Governor-elect Andrew M. Cuomo's transition team interviewed outgoing Assemblywoman Dierdre K. Scozzafava last week for an unspecified position in the Democrat's new administration.
Ms. Scozzafava, a Gouverneur Republican who did not seek re-election, told the panel she'd like to help streamline state operations.
During Mr. Cuomo's recent tenure as attorney general, he sought and received legislative approval for a bill that makes it easier for taxpayers to consolidate towns, villages and special districts. As a gubernatorial candidate, Mr. Cuomo said he had further plans to consolidate some public services, even if it meant fewer jobs.
"I know the steps he's taken there with his consolidation bill, and pushing for ethics reform and going after the ethics lapses when they've occurred, regardless of party," Ms. Scozzafava said. "He's going to bring the same type of fervor to the governor's office."
Mr. Cuomo has put "a particular emphasis on luring Republicans" in a bid for a bipartisan administration, according to a Monday report by Elizabeth Benjamin, anchor of YNN's "Capital Tonight."
Ms. Scozzafava, who openly supported Mr. Cuomo this fall, said the transition team asked her to submit her resume so she could be considered for a job soon after the governor-elect won.
The assemblywoman said she has not heard from the transition team about any job since the interview. Ms. Scozzafava said she has private-sector job offers, but is "in a holding pattern" until she hears about potential positions in the Cuomo administration.
Kenneth D. Blankenbush, her Republican successor in the 122nd Assembly District, said Wednesday he has not yet hired staff.
Republican Patricia A. Ritchie, who ousted Democratic Sen. Darrel J. Aubertine in the 48th district, said she expects to hire a press liaison and a few part-time staffers within the week.
The Heuvelton resident said she has not decided whether she will employ a chief of staff, adding that she's not worried about the lack of state government experience among those she's hired so far.
"I went to orientation yesterday and a lot of people down there are ready and willing to help," she said, adding that some applicants she's considering have worked in other legislative offices.
The senator-elect has asked to be assigned to any of these committees: Energy and Telecommunications; Agriculture; Commerce, Economic Development and Small Business; Crime Victims, Crime and Correction; and Environmental Conservation.
Mrs.
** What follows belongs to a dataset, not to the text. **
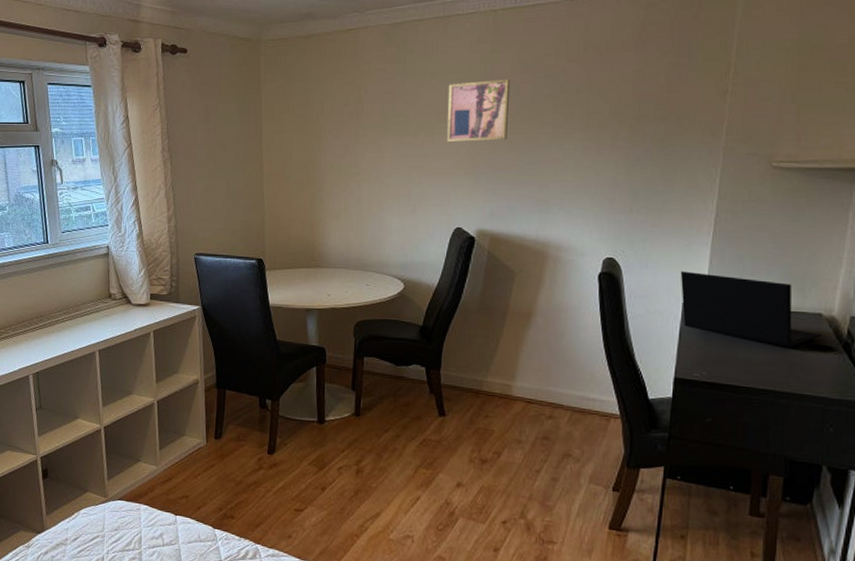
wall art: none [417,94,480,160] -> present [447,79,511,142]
Ritchie has no assigned office in Albany yet, but expects to meet with Mr. Aubertine today to talk about taking over the Senate office at the Dulles State Office Building in Watertown.
She has granted interviews to newspapers since winning on Election Day, but declined an offer to appear on Ms. Benjamin's television show.
"My focus has been meeting with the constituents and trying to get my office set up and getting to the group that I need to talk to," she said Wednesday of the media requests. "I'm not opposed to doing 'Capital Tonight,' but I've got so many other things that take priority."
The Associated Press contributed to this report.